Anchimeric Assistance (Neighboring Group Participation)
The participation of neighboring groups in an SN reaction is revealed by unique stereochemical results (retention in the substitution process) and also (usually) by obvious rate enhancements in comparison to a model in which neighboring group participation would be stereoelectronically impossible. Consider the case of trans-2-iodocyclohexyl brosylate (remember, brosylate is p-bromobenzenesulfonate, a very good leaving group, better even than tosylate (why?)).
In comparison to the corresponding cis isomer, the rate of solvolysis in acetic acetic is more than a million fold faster. This is because in the cis isomer, the iodo substituent cannot approach from the backside of the carbon which is undergoing substitution. Notice that a proper placement of leaving group and entering nucleophile in an SN2 reaction requires a linear (or near-linear relationship between the C-leaving group bond and the C-nucleophile bond. This is feasible only when both the leaving group (here the brosylate) and the participating nucleophile (here the iodo substituent) are axial. This relationship is not available in the more stable diequatorial conformer of the trans isomer, but can be achieved readily by a ring flip to form the somewhat less stable diaxial conformer. However, in the cis isomer, neither conformation available has the appropriate diaxial relationship. The reaction therefore proceeds without neighboring group participation, and as expected, via an SN1 reaction, which gives a mixture of cis and trans product acetates. Incidentally, why would an SN1 mechanism be favored over an SN2 mechanism for this brosylate?

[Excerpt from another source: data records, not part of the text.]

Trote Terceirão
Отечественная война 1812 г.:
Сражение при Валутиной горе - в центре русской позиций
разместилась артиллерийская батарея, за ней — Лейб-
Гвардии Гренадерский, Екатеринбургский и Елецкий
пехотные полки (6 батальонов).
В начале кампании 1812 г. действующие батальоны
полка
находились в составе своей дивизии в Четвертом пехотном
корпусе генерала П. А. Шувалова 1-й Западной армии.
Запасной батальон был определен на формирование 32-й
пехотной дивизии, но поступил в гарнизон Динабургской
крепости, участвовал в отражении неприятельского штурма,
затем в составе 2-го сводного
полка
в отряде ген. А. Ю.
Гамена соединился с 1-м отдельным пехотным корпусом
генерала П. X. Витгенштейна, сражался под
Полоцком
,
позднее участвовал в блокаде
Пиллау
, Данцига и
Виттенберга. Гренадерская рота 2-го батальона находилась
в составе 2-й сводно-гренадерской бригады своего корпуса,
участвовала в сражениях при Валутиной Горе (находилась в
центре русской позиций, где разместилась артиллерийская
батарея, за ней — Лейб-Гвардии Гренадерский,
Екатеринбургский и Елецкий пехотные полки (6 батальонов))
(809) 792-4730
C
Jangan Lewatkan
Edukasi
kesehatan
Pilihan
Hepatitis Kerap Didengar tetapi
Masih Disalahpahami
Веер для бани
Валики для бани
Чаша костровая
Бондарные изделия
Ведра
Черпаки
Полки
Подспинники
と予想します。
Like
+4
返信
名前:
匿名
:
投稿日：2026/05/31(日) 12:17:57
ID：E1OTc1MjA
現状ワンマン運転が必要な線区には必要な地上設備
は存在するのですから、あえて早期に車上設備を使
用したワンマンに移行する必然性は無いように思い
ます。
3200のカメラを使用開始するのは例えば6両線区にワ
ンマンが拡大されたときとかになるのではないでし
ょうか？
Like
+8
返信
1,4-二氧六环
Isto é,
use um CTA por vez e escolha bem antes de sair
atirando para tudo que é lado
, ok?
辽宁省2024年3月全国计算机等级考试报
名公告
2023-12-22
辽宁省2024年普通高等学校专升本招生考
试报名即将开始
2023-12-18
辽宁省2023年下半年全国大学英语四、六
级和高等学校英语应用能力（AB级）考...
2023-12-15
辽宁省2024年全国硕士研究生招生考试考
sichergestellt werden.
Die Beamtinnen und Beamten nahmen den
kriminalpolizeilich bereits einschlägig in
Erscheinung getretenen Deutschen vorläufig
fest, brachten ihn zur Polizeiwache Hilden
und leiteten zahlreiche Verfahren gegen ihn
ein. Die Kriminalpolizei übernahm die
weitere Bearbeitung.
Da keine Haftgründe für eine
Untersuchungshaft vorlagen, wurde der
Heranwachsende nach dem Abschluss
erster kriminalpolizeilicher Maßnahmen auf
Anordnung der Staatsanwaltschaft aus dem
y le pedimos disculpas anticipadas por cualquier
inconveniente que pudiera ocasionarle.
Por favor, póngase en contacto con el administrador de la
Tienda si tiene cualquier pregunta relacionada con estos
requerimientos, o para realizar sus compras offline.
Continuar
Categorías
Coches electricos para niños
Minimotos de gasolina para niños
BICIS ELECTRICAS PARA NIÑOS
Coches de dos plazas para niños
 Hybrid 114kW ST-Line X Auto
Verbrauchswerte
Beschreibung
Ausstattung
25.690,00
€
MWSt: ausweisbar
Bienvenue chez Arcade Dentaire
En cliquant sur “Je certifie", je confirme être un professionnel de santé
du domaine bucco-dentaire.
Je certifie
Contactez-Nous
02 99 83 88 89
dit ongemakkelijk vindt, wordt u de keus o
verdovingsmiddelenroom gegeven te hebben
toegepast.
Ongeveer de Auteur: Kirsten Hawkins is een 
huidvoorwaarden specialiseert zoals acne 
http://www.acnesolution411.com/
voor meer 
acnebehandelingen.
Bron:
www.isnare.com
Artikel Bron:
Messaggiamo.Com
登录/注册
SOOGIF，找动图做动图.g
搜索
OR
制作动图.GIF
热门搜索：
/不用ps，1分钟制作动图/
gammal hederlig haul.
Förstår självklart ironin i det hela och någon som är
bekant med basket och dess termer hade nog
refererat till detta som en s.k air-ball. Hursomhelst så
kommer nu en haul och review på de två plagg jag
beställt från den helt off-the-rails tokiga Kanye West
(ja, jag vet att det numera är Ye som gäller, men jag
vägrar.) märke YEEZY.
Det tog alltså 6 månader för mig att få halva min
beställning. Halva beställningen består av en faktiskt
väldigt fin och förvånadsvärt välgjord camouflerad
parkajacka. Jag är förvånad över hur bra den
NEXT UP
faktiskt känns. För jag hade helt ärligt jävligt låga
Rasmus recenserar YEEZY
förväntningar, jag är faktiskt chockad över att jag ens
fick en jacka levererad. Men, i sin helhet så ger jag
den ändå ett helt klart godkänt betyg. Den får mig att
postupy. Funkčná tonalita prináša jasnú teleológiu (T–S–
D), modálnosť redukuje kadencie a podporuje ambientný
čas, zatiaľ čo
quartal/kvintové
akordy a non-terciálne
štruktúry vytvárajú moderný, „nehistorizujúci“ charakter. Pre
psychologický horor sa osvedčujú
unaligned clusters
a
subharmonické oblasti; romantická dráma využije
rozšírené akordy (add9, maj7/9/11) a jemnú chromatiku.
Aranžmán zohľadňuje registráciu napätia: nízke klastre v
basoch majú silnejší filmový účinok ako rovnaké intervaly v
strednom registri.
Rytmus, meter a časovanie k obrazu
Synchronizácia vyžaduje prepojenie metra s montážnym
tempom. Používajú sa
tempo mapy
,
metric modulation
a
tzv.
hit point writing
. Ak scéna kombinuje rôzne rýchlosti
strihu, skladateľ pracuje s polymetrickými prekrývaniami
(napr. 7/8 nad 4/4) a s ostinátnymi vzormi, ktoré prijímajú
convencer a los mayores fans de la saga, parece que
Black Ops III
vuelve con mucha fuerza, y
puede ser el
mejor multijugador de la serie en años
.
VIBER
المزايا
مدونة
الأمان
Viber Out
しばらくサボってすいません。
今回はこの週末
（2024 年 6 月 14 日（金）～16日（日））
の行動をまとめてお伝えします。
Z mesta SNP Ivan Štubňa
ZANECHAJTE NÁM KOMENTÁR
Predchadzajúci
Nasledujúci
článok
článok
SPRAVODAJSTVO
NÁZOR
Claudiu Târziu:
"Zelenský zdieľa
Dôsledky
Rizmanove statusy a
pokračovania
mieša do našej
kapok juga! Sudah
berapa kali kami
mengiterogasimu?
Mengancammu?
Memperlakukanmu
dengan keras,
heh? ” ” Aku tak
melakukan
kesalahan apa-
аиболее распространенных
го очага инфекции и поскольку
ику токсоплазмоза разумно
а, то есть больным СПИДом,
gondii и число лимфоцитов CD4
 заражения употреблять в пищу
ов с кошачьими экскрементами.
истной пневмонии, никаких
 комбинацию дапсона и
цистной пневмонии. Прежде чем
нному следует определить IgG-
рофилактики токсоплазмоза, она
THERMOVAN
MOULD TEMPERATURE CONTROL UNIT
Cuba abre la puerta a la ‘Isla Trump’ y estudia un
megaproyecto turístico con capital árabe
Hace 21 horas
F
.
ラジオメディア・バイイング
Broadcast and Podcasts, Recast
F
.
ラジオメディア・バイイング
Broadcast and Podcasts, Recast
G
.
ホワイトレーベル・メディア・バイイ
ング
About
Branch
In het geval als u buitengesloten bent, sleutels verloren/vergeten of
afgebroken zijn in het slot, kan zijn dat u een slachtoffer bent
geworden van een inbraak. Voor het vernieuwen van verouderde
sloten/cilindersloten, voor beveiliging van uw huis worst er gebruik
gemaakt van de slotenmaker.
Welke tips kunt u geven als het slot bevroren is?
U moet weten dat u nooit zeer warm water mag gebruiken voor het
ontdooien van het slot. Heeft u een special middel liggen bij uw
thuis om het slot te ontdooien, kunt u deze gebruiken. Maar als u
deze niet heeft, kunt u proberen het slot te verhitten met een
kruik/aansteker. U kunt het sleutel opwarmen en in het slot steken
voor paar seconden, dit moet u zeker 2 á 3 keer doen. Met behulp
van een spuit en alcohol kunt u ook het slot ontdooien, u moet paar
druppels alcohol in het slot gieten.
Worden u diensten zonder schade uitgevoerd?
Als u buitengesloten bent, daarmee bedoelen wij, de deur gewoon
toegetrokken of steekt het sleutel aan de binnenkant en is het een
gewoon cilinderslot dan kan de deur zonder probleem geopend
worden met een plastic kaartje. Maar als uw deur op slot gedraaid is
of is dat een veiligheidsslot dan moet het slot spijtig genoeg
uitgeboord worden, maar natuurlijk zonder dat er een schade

Iodo substituents are powerful neighboring groups, but many other groups having unshared electron pairs can do the same thing. Bromine produces a rate enhancement of amost 103, while chlorine gives a much smaller rate enhancement, along with analogous stereochemical results. Incidentally, an acetate substituent is also a powerful neighboring group (rate enhancement ca. 103). Benzamido is extremely powerful as a leaving group.